I'm working on adjoint based fluid dynamic shape optimization. The overall standing target, computing shape sensitivities in a very efficient way, has to be interpreted as a Fréchet derivative of the objective functional J (from my engineering point of view). However, the name "shape derivative" is kind of a state of the art name but it is very hard to find papers where both, sensitivity as well as shape derivatives are mentioned together.

My question is as follows: Is there a difference in both concepts? If I take both and assume that the term r(x,y) for the Fréchet-derivative vanishes the expressions look very similar to me...

If not: where is the difference?

If yes: why does the community characterize these fundamental basis of shape optimization so different? Nearly every author starts its papers differently...

--------- Fréchet-derivative -----------

Assuming a nonlinear map J : X → Y . The Fréchet derivative is the linear mapping T : X → Y ∈ L(X; Y ) of J in x ∈ X:

        J (x+h) = J(x)+T·h + r (x, y)

under the condition that ∀h ∈ X ∃ T if:

       lim(h→ 0) of (J(x+h) − J(x) − T·h)/h = r(x, y)/h → 0.

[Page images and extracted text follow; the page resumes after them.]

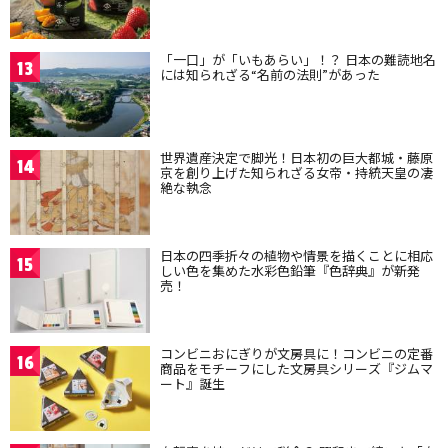
「一口」が「いもあらい」！？ 日本の難読地名
13
には知られざる“名前の法則”があった
世界遺産決定で脚光！日本初の巨大都城・藤原
14
京を創り上げた知られざる女帝・持統天皇の凄
絶な執念
日本の四季折々の植物や情景を描くことに相応
15
しい色を集めた水彩色鉛筆『色辞典』が新発
売！
コンビニおにぎりが文房具に！コンビニの定番
16
商品をモチーフにした文房具シリーズ『ジムマ
ート』誕生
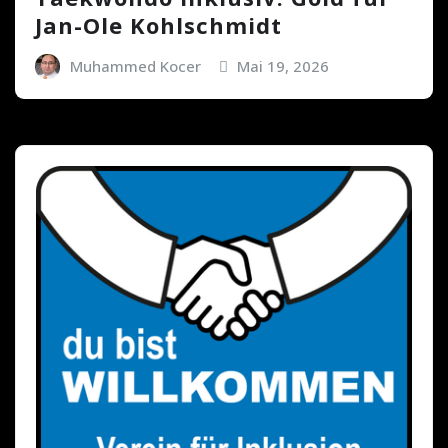
Jan-Ole Kohlschmidt
Muhammed Kocer
Mai 19, 2026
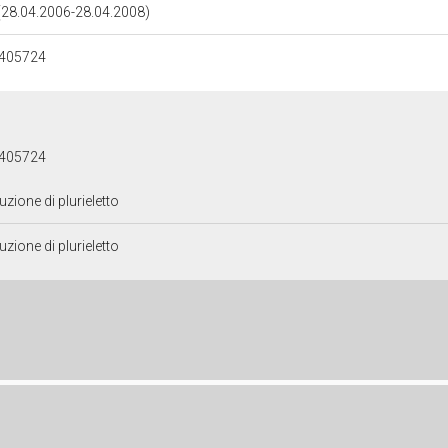
 (28.04.2006-28.04.2008)
405724
405724
zione di plurieletto
zione di plurieletto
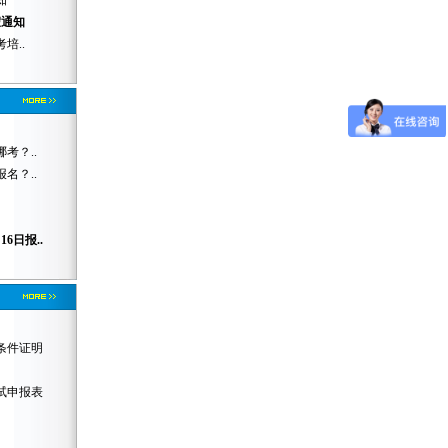
知
假通知
培..
考？..
名？..
6日报..
体条件证明
考试申报表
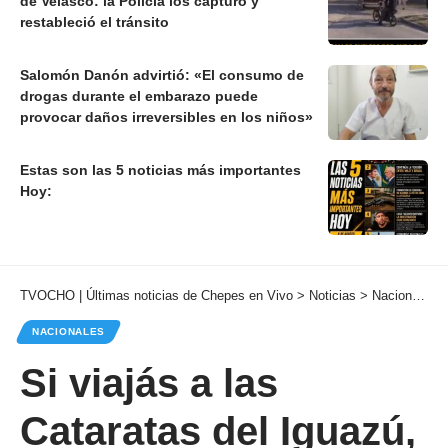
de Velasco: la Policía los capturó y
restableció el tránsito
Salomón Danón advirtió: «El consumo de
drogas durante el embarazo puede
provocar daños irreversibles en los niños»
Estas son las 5 noticias más importantes
Hoy:
TVOCHO | Últimas noticias de Chepes en Vivo
>
Noticias
>
Nacionales
NACIONALES
Si viajás a las
Cataratas del Iguazú,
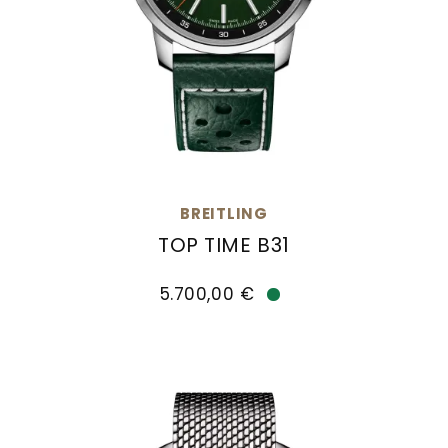
BREITLING
TOP TIME B31
Breitling Top Time B31, Ref: AB3113171L1X1, Preis:
5.700,00 €
Verfügbar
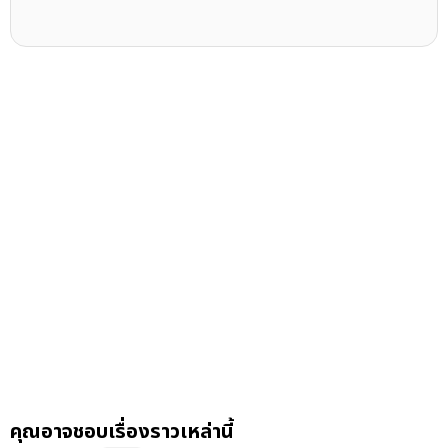
คุณอาจชอบเรื่องราวเหล่านี้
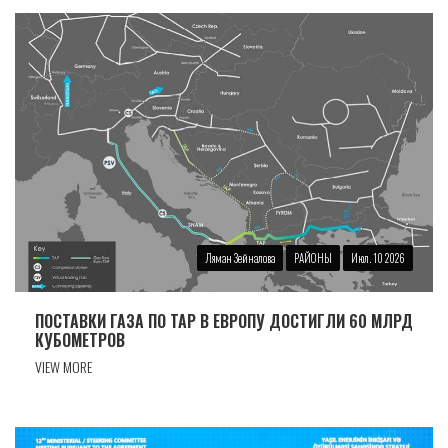
Ляман Зейналова
РАЙОНЫ
Июл. 10 2026
ПОСТАВКИ ГАЗА ПО TAP В ЕВРОПУ ДОСТИГЛИ 60 МЛРД
КУБОМЕТРОВ
VIEW MORE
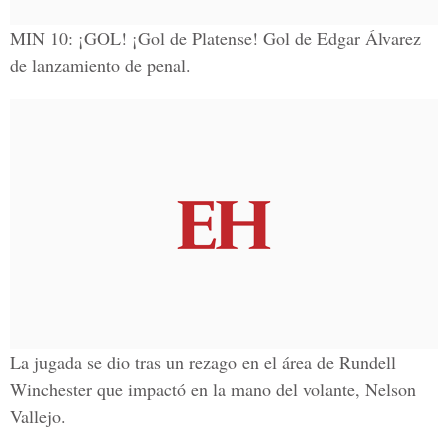
MIN 10:
¡GOL! ¡Gol de Platense! Gol de Edgar Álvarez
de lanzamiento de penal.
La jugada se dio tras un rezago en el área de Rundell
Winchester que impactó en la mano del volante, Nelson
Vallejo.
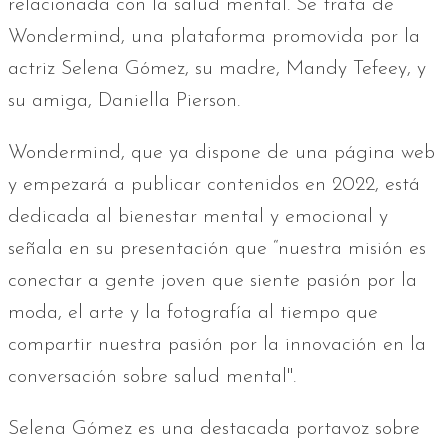
relacionada con la salud mental. Se trata de
Wondermind, una plataforma promovida por la
actriz Selena Gómez, su madre, Mandy Tefeey, y
su amiga, Daniella Pierson.
Wondermind, que ya dispone de una página web
y empezará a publicar contenidos en 2022, está
dedicada al bienestar mental y emocional y
señala en su presentación que “nuestra misión es
conectar a gente joven que siente pasión por la
moda, el arte y la fotografía al tiempo que
compartir nuestra pasión por la innovación en la
conversación sobre salud mental".
Selena Gómez es una destacada portavoz sobre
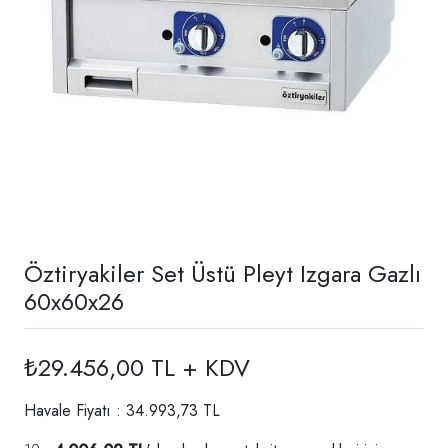
Öztiryakiler Set Üstü Pleyt Izgara Gazlı
60x60x26
₺29.456,00 TL + KDV
Havale Fiyatı : 34.993,73 TL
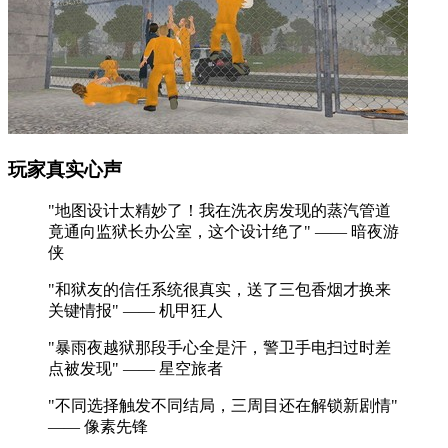
玩家真实心声
"地图设计太精妙了！我在洗衣房发现的蒸汽管道
竟通向监狱长办公室，这个设计绝了" —— 暗夜游
侠
"和狱友的信任系统很真实，送了三包香烟才换来
关键情报" —— 机甲狂人
"暴雨夜越狱那段手心全是汗，警卫手电扫过时差
点被发现" —— 星空旅者
"不同选择触发不同结局，三周目还在解锁新剧情"
—— 像素先锋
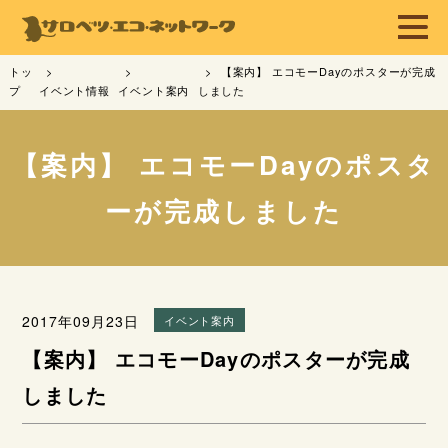
トッ
【案内】 エコモーDayのポスターが完成
プ
イベント情報
イベント案内
しました
【案内】 エコモーDayのポスタ
ーが完成しました
2017年09月23日
イベント案内
【案内】 エコモーDayのポスターが完成
しました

--------- Shape-derivative -----------

Assuming the velocity method (shape moves through a given velocity in a pseudo time). Let Ω ⊆ R N and J be a functional with Ω → J(Ω). Then

the Eulerian derivative of J at Ω in the direction of a vector

field V is given by:

dJ(Ω;V) = lim(t→ 0) of  (J(Ω _t) − J(Ω))/t.

Thank your for answering and please keep in mind: I'm not a mathematician!